There is a bunch of auxilliary hardware – a wireless keyboard and mouse, a wireless router and plugin cards so that all my machines can talk to each other, a printer and a scanner, and …

… a 22 inch flat screen monitor.

That, you see, is what this exercise is about. My very first computer had a 21 inch monitor. True, it was black and white, but it was of a decent size, big enough so that you could have multiple readable windows open at the same time. Monitors have become cheaper over time but the big ones are expensive. What is more, the big CRT monitors are heavy and have a large footprint.

It has been about four years since I bought my workhorse machine. In people years that’s four score and ten. I was entitled to a new machine. Indeed it was my professional duty to get a new machine. Et cetera. You know the drill.

Naturally, if I was going to get a new machine, it should be a serious machine – otherwise I would just be getting more of the same, which wouldn’t really warrant getting a new machine. The besides of which, I really wanted that big flat screen monitor. I’ve been wanting something like that for years.

So what do I do with my monster machine (official name: Bigboy)? I will tell you. It isn’t completely hooked up yet – there is sundry junk to be installed yet. But I use it. It turns out that it is a wonderful DVD player, so I’ve got it set up in the living room and I watch movies on it.

Yes, yes, I know. For the same number of bucks I could have gotten a big plasma flat screen TV (they are also wonderful.) That’s true enough but this way I have a wonderful TV screen and a wonderful computer.

And what, pray tell, am I going to do with that big disk? I am going to use it for an AI project, since I don’t seem to have any intelligence of my own.

I make a deal

On one of our joint forays into the palaces of consumption Our Lady of the Large Black Dog and I made a raid upon a vendor of videos and DVD’s where we purchased some DVDs. This reqires some explanation.

I have a ratty but extensive collection of videos, most purchased by myself but some inherited. For about a year I had a DVD player sitting upon the shelf by the TV. I had not, somehow, ever gotten it properly hooked up; it was just another dust collector in my collection of dust collectors. Nowadays one can purchase a two-in-one, a combination VHS and DVD player. I have done so. The dust collecting DVD I presented as a token of my (inexpensive) affection to Deborah, she of the large black dog. She is rather better than I am at getting consumer electronics hooked up. (I think she cheats by reading the instructions.) Thus it has come about that both she and I can now play DVDs. Since we had not previously been able to do so, we had not laid in a stock pile of these missives from Hollywood. We determined to remedy this lack at a convenient palace of consumption.

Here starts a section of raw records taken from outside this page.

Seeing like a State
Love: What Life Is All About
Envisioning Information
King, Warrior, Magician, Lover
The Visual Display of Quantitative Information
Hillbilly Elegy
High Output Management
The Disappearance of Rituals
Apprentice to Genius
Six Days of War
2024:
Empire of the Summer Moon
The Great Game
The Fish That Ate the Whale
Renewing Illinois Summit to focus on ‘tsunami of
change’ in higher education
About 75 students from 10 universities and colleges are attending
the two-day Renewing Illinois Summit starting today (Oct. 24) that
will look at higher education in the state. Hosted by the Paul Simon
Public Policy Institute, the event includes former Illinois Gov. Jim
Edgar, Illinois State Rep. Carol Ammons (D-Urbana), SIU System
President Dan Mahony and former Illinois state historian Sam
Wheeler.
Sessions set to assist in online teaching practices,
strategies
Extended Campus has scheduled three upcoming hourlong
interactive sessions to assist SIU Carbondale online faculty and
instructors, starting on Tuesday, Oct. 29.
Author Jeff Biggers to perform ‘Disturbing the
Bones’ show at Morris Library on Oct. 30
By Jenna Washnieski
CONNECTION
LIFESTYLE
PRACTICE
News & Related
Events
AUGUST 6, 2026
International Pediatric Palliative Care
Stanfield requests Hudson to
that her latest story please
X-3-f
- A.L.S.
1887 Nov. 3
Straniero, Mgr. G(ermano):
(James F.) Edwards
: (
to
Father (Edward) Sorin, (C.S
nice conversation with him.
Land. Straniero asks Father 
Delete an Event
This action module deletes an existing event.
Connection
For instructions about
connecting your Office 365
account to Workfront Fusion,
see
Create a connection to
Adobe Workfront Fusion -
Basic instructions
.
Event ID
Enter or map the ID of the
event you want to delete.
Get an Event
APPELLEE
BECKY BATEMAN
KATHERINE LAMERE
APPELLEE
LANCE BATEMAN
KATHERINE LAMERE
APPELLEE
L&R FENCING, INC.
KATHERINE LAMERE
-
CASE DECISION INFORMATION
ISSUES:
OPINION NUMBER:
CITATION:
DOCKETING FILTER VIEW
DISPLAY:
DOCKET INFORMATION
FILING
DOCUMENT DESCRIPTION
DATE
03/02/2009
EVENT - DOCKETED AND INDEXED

Deborah lusted after “Sex in the City”. She had seen fragments of the show and wanted to see more; I had never seen it, and didn’t have any great desire to see it. I, on the other hand, found a boxed set of the BBC production of “I, Claudius”, a wonderful production based on the novel of the same name by Robert Graves. We compromised and purchased each.

We compromised. We would alternate watching the two. Thus it is that I have to watch an hour of “I, Claudius” before I get to watch an hour of “Sex in the City”.


This page was last updated April 1, 2003.
It was reformatted and moved May 15, 2006.